Data extracted from a collection

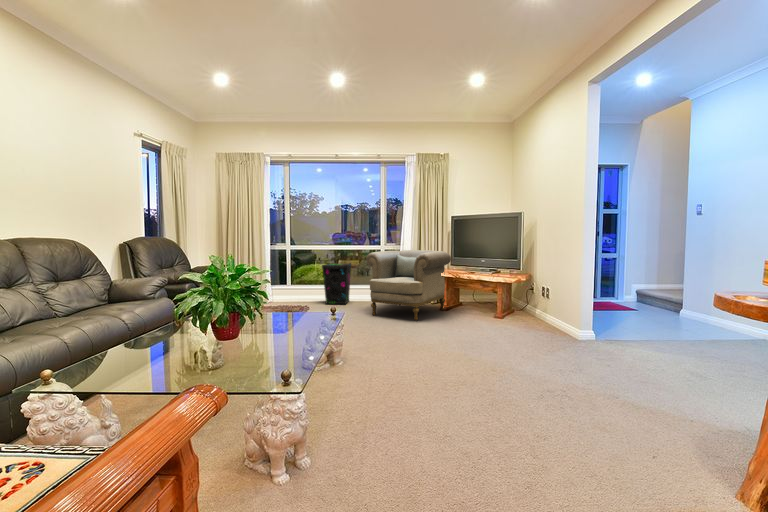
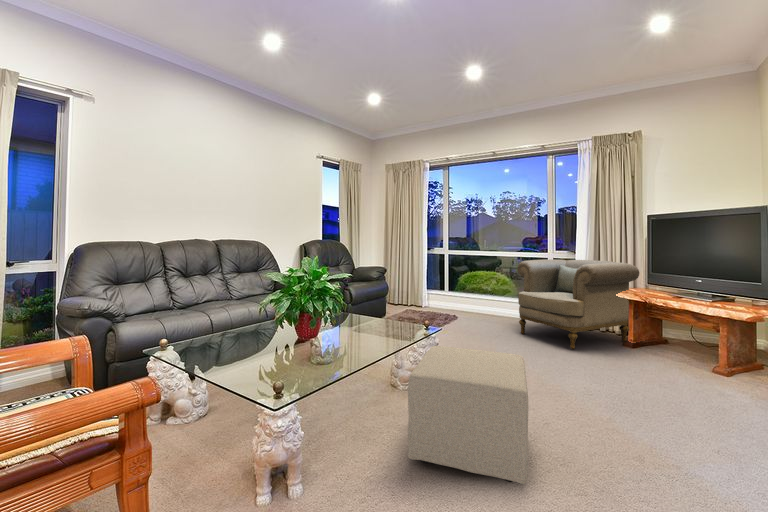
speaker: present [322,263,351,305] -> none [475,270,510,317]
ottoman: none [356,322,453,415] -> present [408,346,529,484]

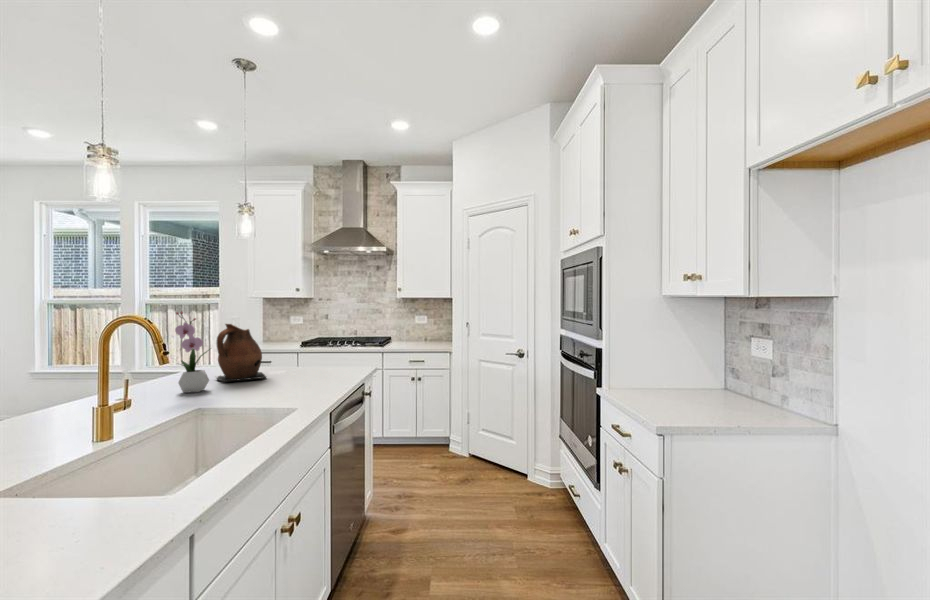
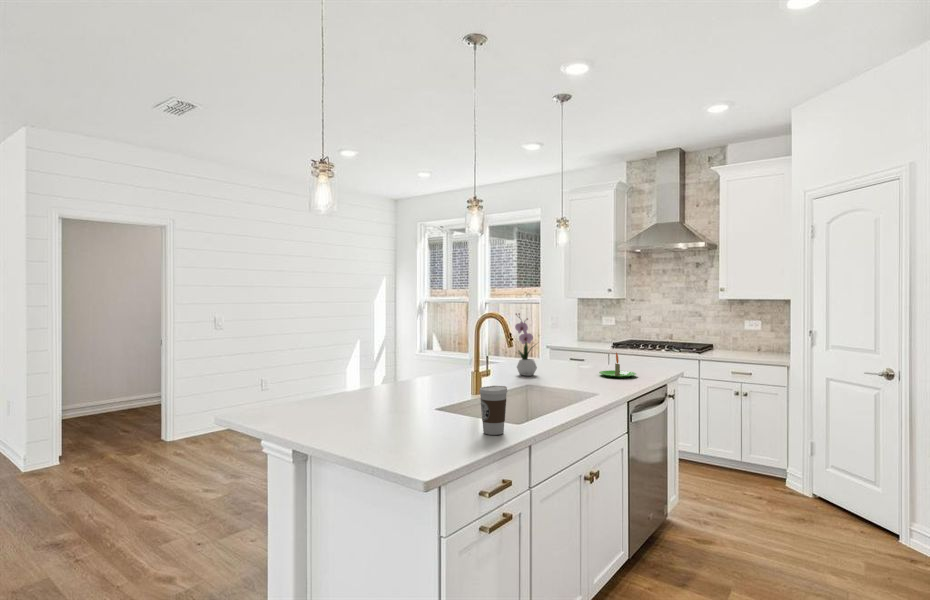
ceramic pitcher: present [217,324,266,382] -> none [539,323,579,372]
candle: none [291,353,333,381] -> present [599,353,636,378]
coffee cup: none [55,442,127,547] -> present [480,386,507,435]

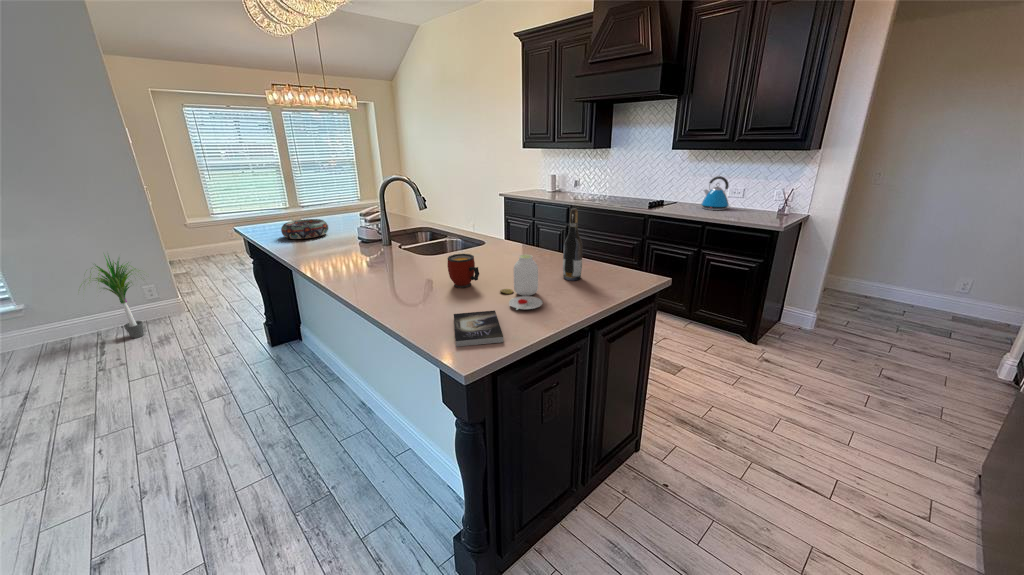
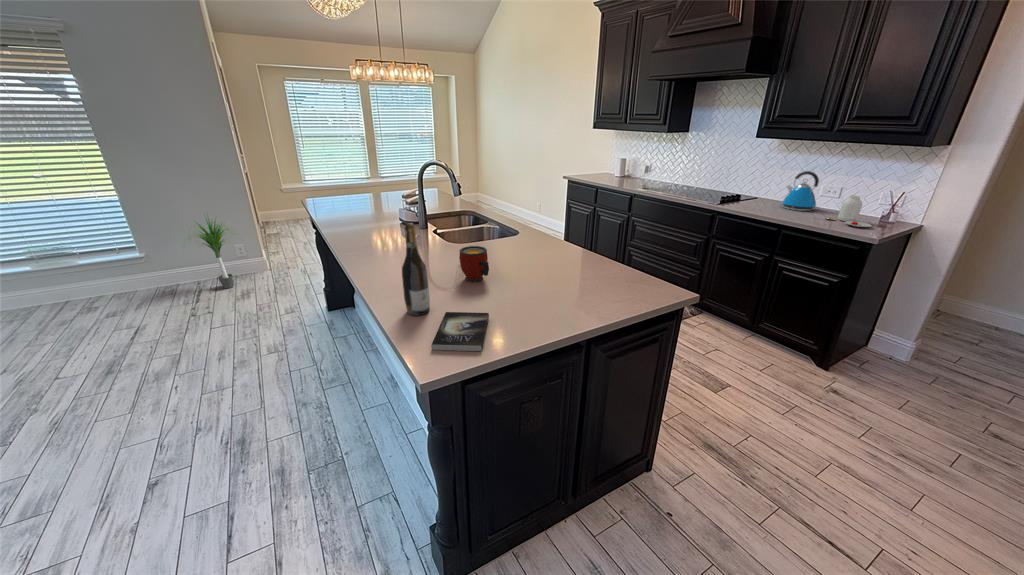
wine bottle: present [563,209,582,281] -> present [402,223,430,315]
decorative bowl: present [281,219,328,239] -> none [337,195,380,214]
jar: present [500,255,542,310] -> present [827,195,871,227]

### PROBLEM DESCRIPTION:
The lines to copy begin with the one containing "ceramic pitcher: present" and end with the last line of the entries above; copy them exactly, minus the pictures.

### PROBLEM SOLUTION:
ceramic pitcher: present [217,324,266,382] -> none [539,323,579,372]
candle: none [291,353,333,381] -> present [599,353,636,378]
coffee cup: none [55,442,127,547] -> present [480,386,507,435]

wine bottle: present [563,209,582,281] -> present [402,223,430,315]
decorative bowl: present [281,219,328,239] -> none [337,195,380,214]
jar: present [500,255,542,310] -> present [827,195,871,227]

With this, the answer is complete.